Mahkemece, iddia, savunma ve dosya kapsamına göre, redde mesnet marka ile başvuru konusu işaretin aynı veya benzer sescil ve görsel etkiyi bıraktıkları, zira başvuru ile redde mesnet markanın başka bazı sözcükleri içermesi veya şekil farklılığı taşımasının ortalama tüketiciler tarafından her zaman algılanabilir olmadığı, her iki markanın aynı tür hizmetleri içerdikleri, 39.sınıftaki hizmetlerin alıcısı/yararlanıcısı konumundaki ortalama tüketici ve yararlanıcı kitlesinin özellikle marka ve başvuru konusu işaretlerin asıl ve ayırt edici unsurlarının görsel, anlamsal ve sescil olarak ayırt edilemeyecek derecede benzer olması da göz önüne alındığında bu iki markayı ilişkilendirmesinin kaçınılmaz olduğu, bir kısım alıcıların/yararlanıcıların iki farklı marka karşısında bulunduğunu algılayabilse bile marka ve işaretin birbirleriyle idarî ve ekonomik olarak bağlantılı şirketlere ait olduğu yönünde algılamada bulunulmalarının kaçınılmaz olduğu, bir markanın korunmasının kullanım şartına bağlı olmadığı, kaldı ki itiraza uğratılıp hükümden düşürülmeyen kanıt ve beyanlara göre davalı markasının da yoğun ve yaygın biçimde kullanıldığı gerekçesiyle davanın reddine karar verilmiştir.

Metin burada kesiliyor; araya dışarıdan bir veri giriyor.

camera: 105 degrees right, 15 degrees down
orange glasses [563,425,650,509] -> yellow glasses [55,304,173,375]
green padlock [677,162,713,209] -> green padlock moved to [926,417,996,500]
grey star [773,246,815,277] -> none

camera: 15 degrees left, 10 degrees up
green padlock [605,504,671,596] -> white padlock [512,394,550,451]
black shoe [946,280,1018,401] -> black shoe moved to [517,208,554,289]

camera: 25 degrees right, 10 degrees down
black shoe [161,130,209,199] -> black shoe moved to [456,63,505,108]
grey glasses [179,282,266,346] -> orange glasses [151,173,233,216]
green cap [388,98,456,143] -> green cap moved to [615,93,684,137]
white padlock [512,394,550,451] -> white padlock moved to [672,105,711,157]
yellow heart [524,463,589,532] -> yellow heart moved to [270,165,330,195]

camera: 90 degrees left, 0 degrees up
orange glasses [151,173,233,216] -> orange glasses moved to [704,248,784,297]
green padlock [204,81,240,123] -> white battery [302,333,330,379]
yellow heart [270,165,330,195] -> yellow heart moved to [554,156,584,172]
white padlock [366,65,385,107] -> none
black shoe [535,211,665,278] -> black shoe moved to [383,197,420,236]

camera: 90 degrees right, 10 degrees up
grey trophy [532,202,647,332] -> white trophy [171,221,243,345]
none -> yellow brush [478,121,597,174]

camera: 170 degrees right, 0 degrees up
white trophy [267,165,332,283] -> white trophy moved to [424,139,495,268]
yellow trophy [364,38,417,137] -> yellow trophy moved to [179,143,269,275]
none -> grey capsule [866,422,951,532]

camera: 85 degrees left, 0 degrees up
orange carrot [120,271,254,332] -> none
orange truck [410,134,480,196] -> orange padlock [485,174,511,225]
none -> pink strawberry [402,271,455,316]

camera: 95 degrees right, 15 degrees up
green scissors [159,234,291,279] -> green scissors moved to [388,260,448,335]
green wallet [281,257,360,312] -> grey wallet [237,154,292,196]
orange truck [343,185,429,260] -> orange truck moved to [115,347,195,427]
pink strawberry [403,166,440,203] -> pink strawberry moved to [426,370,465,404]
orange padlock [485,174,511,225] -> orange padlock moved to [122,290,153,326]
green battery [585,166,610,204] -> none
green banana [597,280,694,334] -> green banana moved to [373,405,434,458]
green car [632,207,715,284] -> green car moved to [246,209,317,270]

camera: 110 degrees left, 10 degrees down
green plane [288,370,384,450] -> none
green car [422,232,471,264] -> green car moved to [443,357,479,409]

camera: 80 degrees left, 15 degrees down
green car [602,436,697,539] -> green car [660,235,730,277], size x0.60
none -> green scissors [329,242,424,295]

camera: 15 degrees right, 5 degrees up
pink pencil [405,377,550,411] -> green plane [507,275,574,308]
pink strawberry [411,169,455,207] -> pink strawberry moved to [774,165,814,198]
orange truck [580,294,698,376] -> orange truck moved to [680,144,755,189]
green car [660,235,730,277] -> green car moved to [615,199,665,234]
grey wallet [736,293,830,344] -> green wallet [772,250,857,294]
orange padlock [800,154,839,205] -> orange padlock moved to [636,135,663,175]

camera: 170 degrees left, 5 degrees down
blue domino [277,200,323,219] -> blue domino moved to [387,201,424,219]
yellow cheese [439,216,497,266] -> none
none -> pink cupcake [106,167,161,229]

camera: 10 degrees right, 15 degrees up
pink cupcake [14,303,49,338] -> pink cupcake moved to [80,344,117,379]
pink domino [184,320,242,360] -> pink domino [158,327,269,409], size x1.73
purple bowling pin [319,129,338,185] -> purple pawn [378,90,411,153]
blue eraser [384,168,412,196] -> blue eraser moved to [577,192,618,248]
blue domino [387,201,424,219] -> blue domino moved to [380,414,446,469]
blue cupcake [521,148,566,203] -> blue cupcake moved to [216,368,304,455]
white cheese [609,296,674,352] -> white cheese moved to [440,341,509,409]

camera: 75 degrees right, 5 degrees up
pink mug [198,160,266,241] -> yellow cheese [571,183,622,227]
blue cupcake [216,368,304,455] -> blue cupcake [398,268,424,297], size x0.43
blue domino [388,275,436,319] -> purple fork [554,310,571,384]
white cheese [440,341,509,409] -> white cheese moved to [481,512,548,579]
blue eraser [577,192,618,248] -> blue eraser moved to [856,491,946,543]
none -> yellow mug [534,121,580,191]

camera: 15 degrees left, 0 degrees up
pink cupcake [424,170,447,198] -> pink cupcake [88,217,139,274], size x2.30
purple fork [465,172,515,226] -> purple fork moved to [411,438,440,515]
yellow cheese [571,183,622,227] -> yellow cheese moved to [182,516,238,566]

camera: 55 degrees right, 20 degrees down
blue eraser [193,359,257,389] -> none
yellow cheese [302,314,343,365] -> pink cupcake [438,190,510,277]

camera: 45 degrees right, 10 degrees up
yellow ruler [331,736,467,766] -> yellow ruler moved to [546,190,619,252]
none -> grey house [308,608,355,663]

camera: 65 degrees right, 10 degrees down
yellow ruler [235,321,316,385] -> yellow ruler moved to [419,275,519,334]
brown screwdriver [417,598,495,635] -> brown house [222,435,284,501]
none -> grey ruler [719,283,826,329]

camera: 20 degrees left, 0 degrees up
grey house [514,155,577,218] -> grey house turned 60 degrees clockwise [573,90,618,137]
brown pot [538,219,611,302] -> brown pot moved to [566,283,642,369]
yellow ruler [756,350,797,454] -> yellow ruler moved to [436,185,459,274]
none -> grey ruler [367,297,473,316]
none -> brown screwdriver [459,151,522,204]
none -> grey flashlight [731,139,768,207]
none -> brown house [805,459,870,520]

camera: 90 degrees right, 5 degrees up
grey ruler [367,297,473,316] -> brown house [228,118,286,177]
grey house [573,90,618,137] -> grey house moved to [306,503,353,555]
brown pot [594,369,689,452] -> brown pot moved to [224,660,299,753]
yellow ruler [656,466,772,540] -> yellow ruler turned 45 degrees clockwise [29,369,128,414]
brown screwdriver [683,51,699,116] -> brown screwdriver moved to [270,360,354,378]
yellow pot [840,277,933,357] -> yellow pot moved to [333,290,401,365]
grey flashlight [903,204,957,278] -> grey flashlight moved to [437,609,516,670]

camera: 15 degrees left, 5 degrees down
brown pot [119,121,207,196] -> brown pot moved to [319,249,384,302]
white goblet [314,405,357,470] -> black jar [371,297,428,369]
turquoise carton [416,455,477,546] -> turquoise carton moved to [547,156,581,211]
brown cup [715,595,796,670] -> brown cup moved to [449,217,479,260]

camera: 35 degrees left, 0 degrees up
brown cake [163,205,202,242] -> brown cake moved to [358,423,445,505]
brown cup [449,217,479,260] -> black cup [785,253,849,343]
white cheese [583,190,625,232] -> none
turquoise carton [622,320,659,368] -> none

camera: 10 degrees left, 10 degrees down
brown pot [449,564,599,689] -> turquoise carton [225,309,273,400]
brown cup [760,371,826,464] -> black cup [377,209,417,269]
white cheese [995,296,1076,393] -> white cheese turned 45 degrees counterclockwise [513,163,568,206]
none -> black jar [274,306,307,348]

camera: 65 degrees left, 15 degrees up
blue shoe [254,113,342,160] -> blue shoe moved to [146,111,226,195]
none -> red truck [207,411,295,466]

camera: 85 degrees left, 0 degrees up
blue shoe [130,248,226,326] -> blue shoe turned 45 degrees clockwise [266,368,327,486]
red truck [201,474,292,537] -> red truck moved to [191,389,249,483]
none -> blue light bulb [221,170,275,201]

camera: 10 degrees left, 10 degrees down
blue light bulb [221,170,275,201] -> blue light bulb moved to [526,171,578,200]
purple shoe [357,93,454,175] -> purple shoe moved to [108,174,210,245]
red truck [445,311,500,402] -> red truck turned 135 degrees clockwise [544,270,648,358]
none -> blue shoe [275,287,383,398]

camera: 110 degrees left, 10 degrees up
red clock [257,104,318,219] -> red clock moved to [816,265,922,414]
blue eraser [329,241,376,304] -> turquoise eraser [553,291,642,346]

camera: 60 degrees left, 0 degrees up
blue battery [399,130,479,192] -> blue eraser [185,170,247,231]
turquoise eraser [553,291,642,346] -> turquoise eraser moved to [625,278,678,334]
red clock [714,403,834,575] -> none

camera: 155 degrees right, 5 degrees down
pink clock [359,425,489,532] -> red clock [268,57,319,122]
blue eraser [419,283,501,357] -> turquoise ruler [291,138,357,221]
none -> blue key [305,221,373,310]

Kararı, davacı vekili temyiz etmiştir.
Dava dosyası içerisindeki bilgi ve belgelere, mahkeme kararının gerekçesinde dayanılan delillerin tartışılıp, değerlendirilmesinde usul ve yasaya aykırı bir yön bulunmamasına göre, davacı vekilinin tüm temyiz itirazları yerinde değildir.
SONUÇ: Yukarıda açıklanan nedenlerden dolayı, davacı vekilinin bütün temyiz itirazlarının reddiyle usul ve kanuna uygun bulunan hükmün ONANMASINA, aşağıda yazılı bakiye 01,50 TL temyiz ilam harcının temyiz edenden alınmasına, 02/03/2016 tarihinde oybirliğiyle karar verildi.